[Opening Excerpted text section]
Google Cloud launches an Always-On Memory Agent that replaces RAG with continuous LLM consolidation

Google Cloud has open-sourced a lightweight AI agent that rethinks how AI systems handle long-term memory, replacing the standard retrieval-augmented generation (RAG) pipeline with a continuously running process that reads, consolidates, and queries structured memories stored entirely in SQLite.

The Always-On Memory Agent, built with Google’s Agent Development Kit and running on Gemini 3.1 Flash-Lite, operates 24/7 as a background process. It uses no vector database and no embeddings. Instead, an LLM reads incoming content, extracts structured information, and periodically consolidates related memories, a design that its creators compare to how the human brain processes information during sleep.

“Most AI agents forget. They process a request, answer it, then drop the context,” the project’s documentation states.
[Closing Excerpted text section]
[Opening Given entries section]
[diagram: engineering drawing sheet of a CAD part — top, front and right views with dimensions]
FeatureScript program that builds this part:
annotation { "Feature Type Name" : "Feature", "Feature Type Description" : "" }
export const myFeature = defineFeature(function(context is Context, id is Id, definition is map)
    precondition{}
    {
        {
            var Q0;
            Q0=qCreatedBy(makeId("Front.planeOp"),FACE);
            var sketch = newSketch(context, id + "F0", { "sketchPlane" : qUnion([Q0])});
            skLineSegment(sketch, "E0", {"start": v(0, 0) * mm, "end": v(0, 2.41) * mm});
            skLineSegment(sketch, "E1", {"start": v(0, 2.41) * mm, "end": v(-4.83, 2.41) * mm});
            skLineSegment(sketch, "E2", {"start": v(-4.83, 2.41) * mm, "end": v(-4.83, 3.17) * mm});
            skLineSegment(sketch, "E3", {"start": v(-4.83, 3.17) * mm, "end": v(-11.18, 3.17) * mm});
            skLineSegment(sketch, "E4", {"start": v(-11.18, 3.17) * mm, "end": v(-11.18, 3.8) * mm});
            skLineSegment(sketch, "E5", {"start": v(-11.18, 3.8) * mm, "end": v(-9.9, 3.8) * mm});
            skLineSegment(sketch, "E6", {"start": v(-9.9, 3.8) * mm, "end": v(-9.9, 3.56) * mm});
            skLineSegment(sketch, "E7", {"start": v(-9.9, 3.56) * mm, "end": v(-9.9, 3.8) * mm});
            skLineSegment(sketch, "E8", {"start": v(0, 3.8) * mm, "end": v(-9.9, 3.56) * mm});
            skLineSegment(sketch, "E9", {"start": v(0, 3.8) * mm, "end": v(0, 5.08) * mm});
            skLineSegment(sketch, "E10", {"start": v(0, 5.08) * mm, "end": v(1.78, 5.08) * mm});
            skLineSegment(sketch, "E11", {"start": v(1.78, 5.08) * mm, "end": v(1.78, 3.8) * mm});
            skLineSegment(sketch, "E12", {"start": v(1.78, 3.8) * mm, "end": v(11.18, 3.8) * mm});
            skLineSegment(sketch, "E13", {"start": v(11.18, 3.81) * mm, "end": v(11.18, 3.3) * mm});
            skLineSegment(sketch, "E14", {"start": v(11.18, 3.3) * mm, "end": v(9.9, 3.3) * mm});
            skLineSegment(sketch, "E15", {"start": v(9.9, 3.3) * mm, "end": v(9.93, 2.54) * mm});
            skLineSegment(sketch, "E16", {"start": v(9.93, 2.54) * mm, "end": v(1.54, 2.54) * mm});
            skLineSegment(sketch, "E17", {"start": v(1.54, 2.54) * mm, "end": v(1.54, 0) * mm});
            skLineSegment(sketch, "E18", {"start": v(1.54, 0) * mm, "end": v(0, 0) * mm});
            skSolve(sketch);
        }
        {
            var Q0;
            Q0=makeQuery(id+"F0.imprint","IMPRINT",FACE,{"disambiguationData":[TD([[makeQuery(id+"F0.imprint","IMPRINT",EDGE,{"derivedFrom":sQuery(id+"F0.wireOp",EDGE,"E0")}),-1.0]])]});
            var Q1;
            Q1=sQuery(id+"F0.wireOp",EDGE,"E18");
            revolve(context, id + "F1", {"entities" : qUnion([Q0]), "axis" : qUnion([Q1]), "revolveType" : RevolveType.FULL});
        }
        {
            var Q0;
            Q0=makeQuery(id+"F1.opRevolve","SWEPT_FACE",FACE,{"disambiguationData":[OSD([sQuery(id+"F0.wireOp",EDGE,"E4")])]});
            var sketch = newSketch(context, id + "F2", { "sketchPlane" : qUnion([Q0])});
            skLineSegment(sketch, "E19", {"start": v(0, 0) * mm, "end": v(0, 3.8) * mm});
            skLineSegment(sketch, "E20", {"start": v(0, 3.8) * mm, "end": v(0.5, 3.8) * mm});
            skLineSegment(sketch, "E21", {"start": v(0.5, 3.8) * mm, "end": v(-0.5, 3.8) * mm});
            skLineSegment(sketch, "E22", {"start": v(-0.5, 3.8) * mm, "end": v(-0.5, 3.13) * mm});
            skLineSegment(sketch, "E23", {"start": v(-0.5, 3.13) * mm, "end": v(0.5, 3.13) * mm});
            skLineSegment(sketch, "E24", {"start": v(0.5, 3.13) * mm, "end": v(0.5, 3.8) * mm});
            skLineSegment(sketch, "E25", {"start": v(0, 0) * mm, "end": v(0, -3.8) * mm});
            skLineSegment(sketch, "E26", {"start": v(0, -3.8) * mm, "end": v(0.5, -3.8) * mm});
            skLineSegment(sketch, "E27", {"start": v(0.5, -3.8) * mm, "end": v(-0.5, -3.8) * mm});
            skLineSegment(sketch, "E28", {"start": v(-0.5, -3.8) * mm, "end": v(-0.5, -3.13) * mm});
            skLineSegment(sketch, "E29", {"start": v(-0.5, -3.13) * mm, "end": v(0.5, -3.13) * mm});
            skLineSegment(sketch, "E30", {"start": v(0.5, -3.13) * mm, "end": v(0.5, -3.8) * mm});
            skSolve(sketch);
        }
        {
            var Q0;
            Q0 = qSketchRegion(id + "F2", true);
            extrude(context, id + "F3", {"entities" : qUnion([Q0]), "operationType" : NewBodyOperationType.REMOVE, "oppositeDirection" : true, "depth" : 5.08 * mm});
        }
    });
[Closing Given entries section]
◆ What to work on ◆
(a) For each statement, say whether the memory agent article supports it, answering yes or no and quoting the article's deciding words: (i) The agent keeps its memories in a vector database. (ii) The agent runs on Gemini 3.1 Flash-Lite. (iii) Google Cloud has open-sourced the agent.
(b) Summarize the memory agent article in two sentences.
(c) Pick up the memory agent article after its final sentence and continue it.
The data above comes from a source separate from the memory agent article.

◆ Task-by-task answers ◆
(a)
(i) No: "It uses no vector database and no embeddings."
(ii) Yes: "running on Gemini 3.1 Flash-Lite"
(iii) Yes: "Google Cloud has open-sourced a lightweight AI agent"

(b) Google Cloud has open-sourced the Always-On Memory Agent, which replaces the standard RAG pipeline with a continuously running process that reads, consolidates, and queries structured memories stored in SQLite. Built with the Agent Development Kit and running 24/7 on Gemini 3.1 Flash-Lite, it uses no vector database or embeddings, relying instead on an LLM to extract information and periodically consolidate related memories.

(c)
The system uses three specialized subagents working under a single orchestrator. An IngestAgent extracts summaries, entities, topics, and importance scores from incoming content, supporting 27 file types including text, images, audio, video, and PDFs. A ConsolidateAgent runs on a timer, defaulting to every 30 minutes, that reviews unconsolidated memories, finds connections between them, and writes synthesized summaries and key insights. A QueryAgent answers questions by reading all stored memories and consolidation insights, citing the specific memory IDs it draws from.

The approach represents a fundamental departure from the dominant RAG pattern. In a traditional RAG system, documents are embedded into a vector store at ingest time and retrieved passively at query time. There is no active processing between ingest and retrieval. The Always-On Memory Agent, by contrast, processes memory actively during the gap between ingest and query, linking related information and generating cross-references that a vector similarity search would miss.

The agent is available on GitHub under Google Cloud’s generative AI repository. It watches a configurable inbox directory, consolidates automatically, and serves an HTTP API on port 8888 for ingest and query operations. A Streamlit dashboard provides a visual interface for browsing and managing memories.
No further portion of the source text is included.